**Your objective**
Each line below must be reproduced exactly as it stands. Pictures stay out of the copy.

**Collected data entries**
= = = = = = =

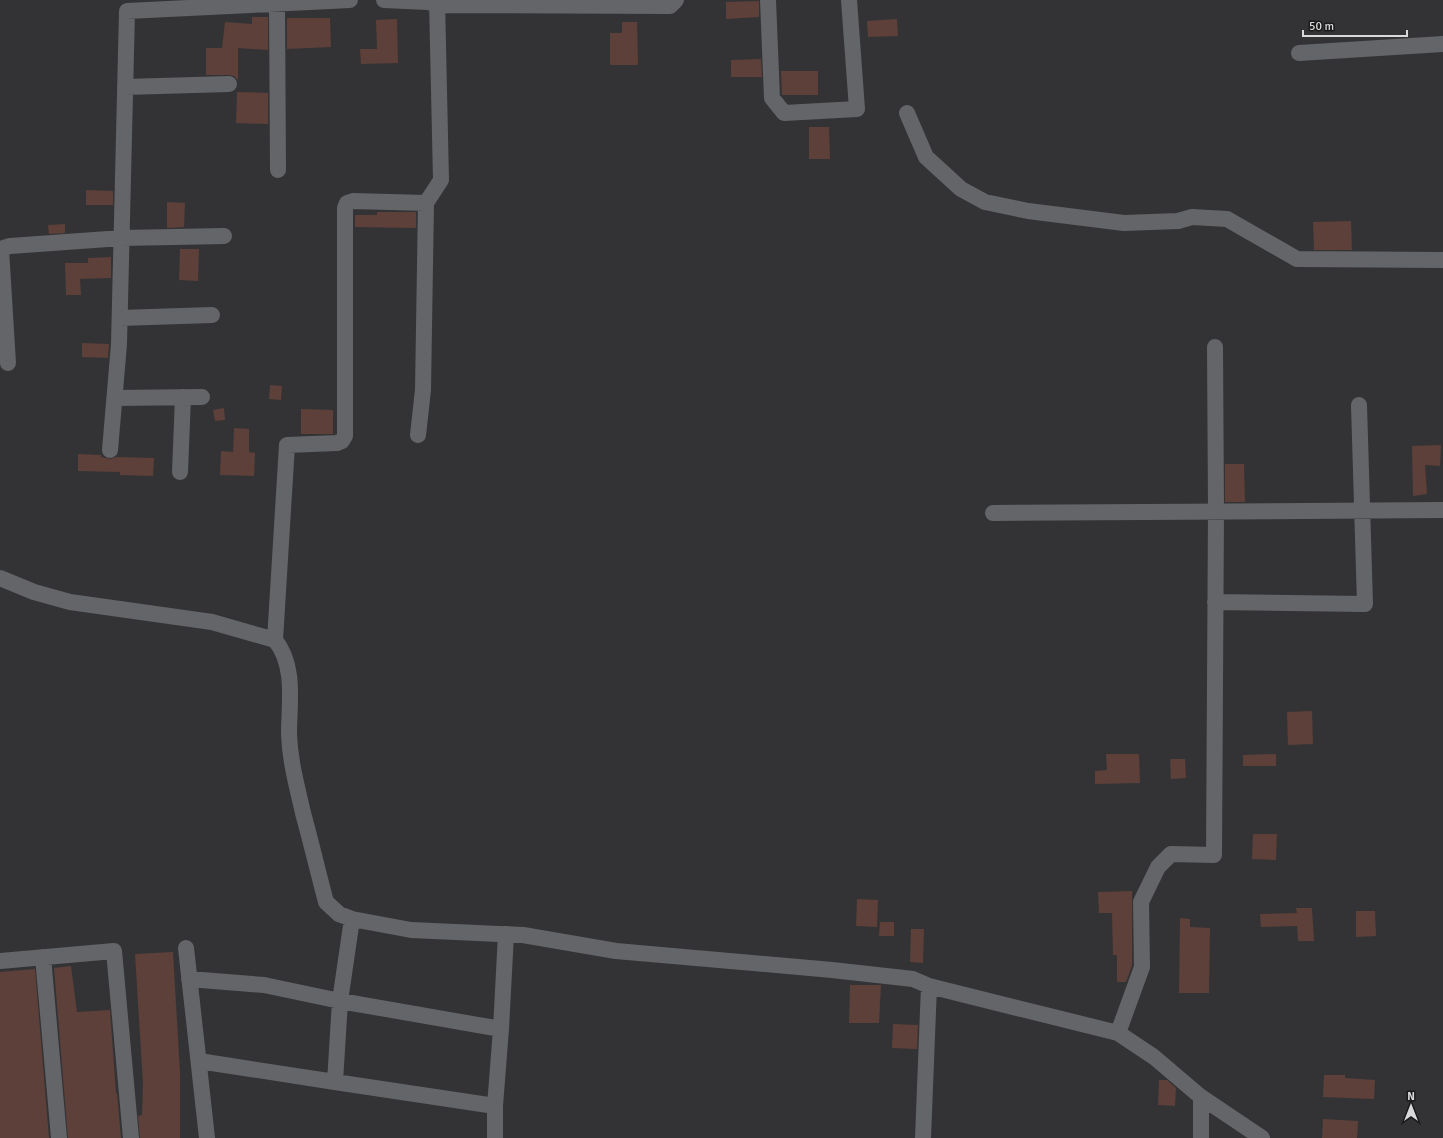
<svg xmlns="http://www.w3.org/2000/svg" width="1443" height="1138" font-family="Signika,sans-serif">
<rect width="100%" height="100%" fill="#333336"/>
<path fill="#5d4039" d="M 759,1 L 759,17 L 726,19 L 726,2 Z
M 252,17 L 268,17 L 268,50 L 238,48 L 238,80 L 234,76 L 229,75 L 206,75 L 206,48 L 222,48 L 225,22 L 252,24 Z
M 287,18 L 330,18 L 331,47 L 287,49 Z
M 397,19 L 398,63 L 361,64 L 360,49 L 377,49 L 376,20 Z
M 897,19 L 898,36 L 868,37 L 867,21 Z
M 622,22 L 637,22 L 638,65 L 610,65 L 610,33 L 622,33 Z
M 761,59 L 762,77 L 731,77 L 731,60 Z
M 781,71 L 818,71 L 818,95 L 782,95 Z
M 237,92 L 268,93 L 268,124 L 236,123 Z
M 809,127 L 829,127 L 830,159 L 809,159 Z
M 86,190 L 113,191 L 113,205 L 86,205 Z
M 167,202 L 185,203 L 184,227 L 167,228 Z
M 377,212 L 416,212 L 416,228 L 355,227 L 355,215 L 377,215 Z
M 1351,221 L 1352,250 L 1314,250 L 1313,222 Z
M 65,224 L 65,233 L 49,234 L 48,225 Z
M 180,249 L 199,249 L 198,281 L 179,280 Z
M 111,257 L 111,278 L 80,279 L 81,295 L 66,295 L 65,263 L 88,263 L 88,258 Z
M 82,343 L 109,344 L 108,358 L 82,357 Z
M 270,385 L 282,386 L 281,400 L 269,399 Z
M 224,408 L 225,420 L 215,421 L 213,410 Z
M 301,409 L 333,410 L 333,434 L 301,434 Z
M 234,428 L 249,429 L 249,452 L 255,453 L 254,476 L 220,475 L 221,451 L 233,452 Z
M 1441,445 L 1440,466 L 1425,465 L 1427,494 L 1413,496 L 1412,446 Z
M 78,454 L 101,455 L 101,457 L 110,459 L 116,457 L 154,458 L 153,476 L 120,475 L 120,472 L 78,471 Z
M 1225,464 L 1244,464 L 1245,502 L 1225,502 Z
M 1312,711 L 1313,744 L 1288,745 L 1287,712 Z
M 1106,754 L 1139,754 L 1140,783 L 1095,784 L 1095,771 L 1107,770 Z
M 1276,754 L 1276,766 L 1243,766 L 1243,755 Z
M 1170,759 L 1185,759 L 1186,778 L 1171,779 Z
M 1253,834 L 1277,834 L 1276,860 L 1252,859 Z
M 1132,891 L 1132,965 L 1126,982 L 1117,982 L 1117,955 L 1113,955 L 1112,913 L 1099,913 L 1098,892 Z
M 857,899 L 878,900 L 877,927 L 856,926 Z
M 1296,908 L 1312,908 L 1314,941 L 1298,941 L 1297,926 L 1261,927 L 1260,914 L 1297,913 Z
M 1356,911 L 1375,911 L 1376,936 L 1356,937 Z
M 1180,918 L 1190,919 L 1190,927 L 1210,928 L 1209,993 L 1179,993 Z
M 880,922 L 894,922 L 894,936 L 879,936 Z
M 911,929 L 924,929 L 923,963 L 910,962 Z
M 173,952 L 180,1073 L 180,1138 L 140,1138 L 138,1116 L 142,1115 L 143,1084 L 135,954 Z
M 71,966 L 77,1012 L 110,1010 L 116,1093 L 117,1093 L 121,1138 L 68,1138 L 54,968 Z
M 35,969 L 49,1138 L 0,1138 L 0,972 Z
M 850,985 L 881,985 L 879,1023 L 849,1023 Z
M 893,1024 L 918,1025 L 917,1049 L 892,1048 Z
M 1324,1075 L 1345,1075 L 1345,1078 L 1375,1080 L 1374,1099 L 1323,1097 Z
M 1159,1080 L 1167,1080 L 1176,1088 L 1175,1106 L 1158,1105 Z
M 1323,1119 L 1358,1121 L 1357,1138 L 1322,1138 Z"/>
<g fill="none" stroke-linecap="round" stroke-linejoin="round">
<path stroke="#646568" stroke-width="16" d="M 384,0 L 428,2 L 437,5 L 670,6 L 676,0
M 768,0 L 772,98 L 784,113 L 857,109 L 849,0
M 277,4 L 278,170
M 1299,53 L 1443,44
M 125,87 L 229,84
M 907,113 L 926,157 L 961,189 L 985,202 L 1028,211 L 1124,223 L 1178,221 L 1192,217 L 1227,219 L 1297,259 L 1443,260
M 0,249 L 10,246 L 122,238 L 224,236
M 1,249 L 8,363
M 120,318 L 212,315
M 115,398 L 202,397
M 418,435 L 423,390 L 426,203 L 441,180 L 437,0
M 110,450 L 119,344 L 127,11 L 350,0
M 180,472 L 183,397
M 993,513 L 1443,510
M 0,578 L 34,592 L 70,602 L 212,622 L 275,640 C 296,666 289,703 289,734 C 290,762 297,786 303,813 C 311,842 318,872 326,902 L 339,914 L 352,919 L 411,930 L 523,935 L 616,951 L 832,970 L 913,979 L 929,986 L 1118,1033 L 1154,1057 L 1201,1097 L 1262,1138
M 1215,602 L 1365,604 L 1359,405
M 275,640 L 287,445 L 337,443 L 342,441 L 345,436 L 345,208 L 347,203 L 353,201 L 426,203
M 186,948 L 207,1138
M 43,957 L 59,1138
M 0,961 L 114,951 L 131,1138
M 189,979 L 264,985 L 340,1001 L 501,1029 L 506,934
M 1118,1033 L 1142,967 L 1141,902 L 1158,867 L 1171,854 L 1214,855 L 1216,510 L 1215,347
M 199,1061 L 335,1082 L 340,1001 L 352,919
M 335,1082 L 495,1106
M 1201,1097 L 1201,1138
M 495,1138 L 495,1106 L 501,1029
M 923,1138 L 929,986"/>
</g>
<g transform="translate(1411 1106)" stroke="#1b1b1c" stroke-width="3" paint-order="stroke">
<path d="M0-3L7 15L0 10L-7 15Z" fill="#d9d9db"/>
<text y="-6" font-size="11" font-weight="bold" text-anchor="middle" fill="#d9d9db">N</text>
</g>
<path d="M1303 30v6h104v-6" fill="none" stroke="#d9d9db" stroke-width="2"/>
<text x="1309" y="30" font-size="12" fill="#d9d9db" stroke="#1b1b1c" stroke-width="3" paint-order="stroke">50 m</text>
</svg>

= = = = = = =

**Task output**
<svg xmlns="http://www.w3.org/2000/svg" width="1443" height="1138" font-family="Signika,sans-serif">
<rect width="100%" height="100%" fill="#333336"/>
<path fill="#5d4039" d="M 759,1 L 759,17 L 726,19 L 726,2 Z
M 252,17 L 268,17 L 268,50 L 238,48 L 238,80 L 234,76 L 229,75 L 206,75 L 206,48 L 222,48 L 225,22 L 252,24 Z
M 287,18 L 330,18 L 331,47 L 287,49 Z
M 397,19 L 398,63 L 361,64 L 360,49 L 377,49 L 376,20 Z
M 897,19 L 898,36 L 868,37 L 867,21 Z
M 622,22 L 637,22 L 638,65 L 610,65 L 610,33 L 622,33 Z
M 761,59 L 762,77 L 731,77 L 731,60 Z
M 781,71 L 818,71 L 818,95 L 782,95 Z
M 237,92 L 268,93 L 268,124 L 236,123 Z
M 809,127 L 829,127 L 830,159 L 809,159 Z
M 86,190 L 113,191 L 113,205 L 86,205 Z
M 167,202 L 185,203 L 184,227 L 167,228 Z
M 377,212 L 416,212 L 416,228 L 355,227 L 355,215 L 377,215 Z
M 1351,221 L 1352,250 L 1314,250 L 1313,222 Z
M 65,224 L 65,233 L 49,234 L 48,225 Z
M 180,249 L 199,249 L 198,281 L 179,280 Z
M 111,257 L 111,278 L 80,279 L 81,295 L 66,295 L 65,263 L 88,263 L 88,258 Z
M 82,343 L 109,344 L 108,358 L 82,357 Z
M 270,385 L 282,386 L 281,400 L 269,399 Z
M 224,408 L 225,420 L 215,421 L 213,410 Z
M 301,409 L 333,410 L 333,434 L 301,434 Z
M 234,428 L 249,429 L 249,452 L 255,453 L 254,476 L 220,475 L 221,451 L 233,452 Z
M 1441,445 L 1440,466 L 1425,465 L 1427,494 L 1413,496 L 1412,446 Z
M 78,454 L 101,455 L 101,457 L 110,459 L 116,457 L 154,458 L 153,476 L 120,475 L 120,472 L 78,471 Z
M 1225,464 L 1244,464 L 1245,502 L 1225,502 Z
M 1312,711 L 1313,744 L 1288,745 L 1287,712 Z
M 1106,754 L 1139,754 L 1140,783 L 1095,784 L 1095,771 L 1107,770 Z
M 1276,754 L 1276,766 L 1243,766 L 1243,755 Z
M 1170,759 L 1185,759 L 1186,778 L 1171,779 Z
M 1253,834 L 1277,834 L 1276,860 L 1252,859 Z
M 1132,891 L 1132,965 L 1126,982 L 1117,982 L 1117,955 L 1113,955 L 1112,913 L 1099,913 L 1098,892 Z
M 857,899 L 878,900 L 877,927 L 856,926 Z
M 1296,908 L 1312,908 L 1314,941 L 1298,941 L 1297,926 L 1261,927 L 1260,914 L 1297,913 Z
M 1356,911 L 1375,911 L 1376,936 L 1356,937 Z
M 1180,918 L 1190,919 L 1190,927 L 1210,928 L 1209,993 L 1179,993 Z
M 880,922 L 894,922 L 894,936 L 879,936 Z
M 911,929 L 924,929 L 923,963 L 910,962 Z
M 173,952 L 180,1073 L 180,1138 L 140,1138 L 138,1116 L 142,1115 L 143,1084 L 135,954 Z
M 71,966 L 77,1012 L 110,1010 L 116,1093 L 117,1093 L 121,1138 L 68,1138 L 54,968 Z
M 35,969 L 49,1138 L 0,1138 L 0,972 Z
M 850,985 L 881,985 L 879,1023 L 849,1023 Z
M 893,1024 L 918,1025 L 917,1049 L 892,1048 Z
M 1324,1075 L 1345,1075 L 1345,1078 L 1375,1080 L 1374,1099 L 1323,1097 Z
M 1159,1080 L 1167,1080 L 1176,1088 L 1175,1106 L 1158,1105 Z
M 1323,1119 L 1358,1121 L 1357,1138 L 1322,1138 Z"/>
<g fill="none" stroke-linecap="round" stroke-linejoin="round">
<path stroke="#646568" stroke-width="16" d="M 384,0 L 428,2 L 437,5 L 670,6 L 676,0
M 768,0 L 772,98 L 784,113 L 857,109 L 849,0
M 277,4 L 278,170
M 1299,53 L 1443,44
M 125,87 L 229,84
M 907,113 L 926,157 L 961,189 L 985,202 L 1028,211 L 1124,223 L 1178,221 L 1192,217 L 1227,219 L 1297,259 L 1443,260
M 0,249 L 10,246 L 122,238 L 224,236
M 1,249 L 8,363
M 120,318 L 212,315
M 115,398 L 202,397
M 418,435 L 423,390 L 426,203 L 441,180 L 437,0
M 110,450 L 119,344 L 127,11 L 350,0
M 180,472 L 183,397
M 993,513 L 1443,510
M 0,578 L 34,592 L 70,602 L 212,622 L 275,640 C 296,666 289,703 289,734 C 290,762 297,786 303,813 C 311,842 318,872 326,902 L 339,914 L 352,919 L 411,930 L 523,935 L 616,951 L 832,970 L 913,979 L 929,986 L 1118,1033 L 1154,1057 L 1201,1097 L 1262,1138
M 1215,602 L 1365,604 L 1359,405
M 275,640 L 287,445 L 337,443 L 342,441 L 345,436 L 345,208 L 347,203 L 353,201 L 426,203
M 186,948 L 207,1138
M 43,957 L 59,1138
M 0,961 L 114,951 L 131,1138
M 189,979 L 264,985 L 340,1001 L 501,1029 L 506,934
M 1118,1033 L 1142,967 L 1141,902 L 1158,867 L 1171,854 L 1214,855 L 1216,510 L 1215,347
M 199,1061 L 335,1082 L 340,1001 L 352,919
M 335,1082 L 495,1106
M 1201,1097 L 1201,1138
M 495,1138 L 495,1106 L 501,1029
M 923,1138 L 929,986"/>
</g>
<g transform="translate(1411 1106)" stroke="#1b1b1c" stroke-width="3" paint-order="stroke">
<path d="M0-3L7 15L0 10L-7 15Z" fill="#d9d9db"/>
<text y="-6" font-size="11" font-weight="bold" text-anchor="middle" fill="#d9d9db">N</text>
</g>
<path d="M1303 30v6h104v-6" fill="none" stroke="#d9d9db" stroke-width="2"/>
<text x="1309" y="30" font-size="12" fill="#d9d9db" stroke="#1b1b1c" stroke-width="3" paint-order="stroke">50 m</text>
</svg>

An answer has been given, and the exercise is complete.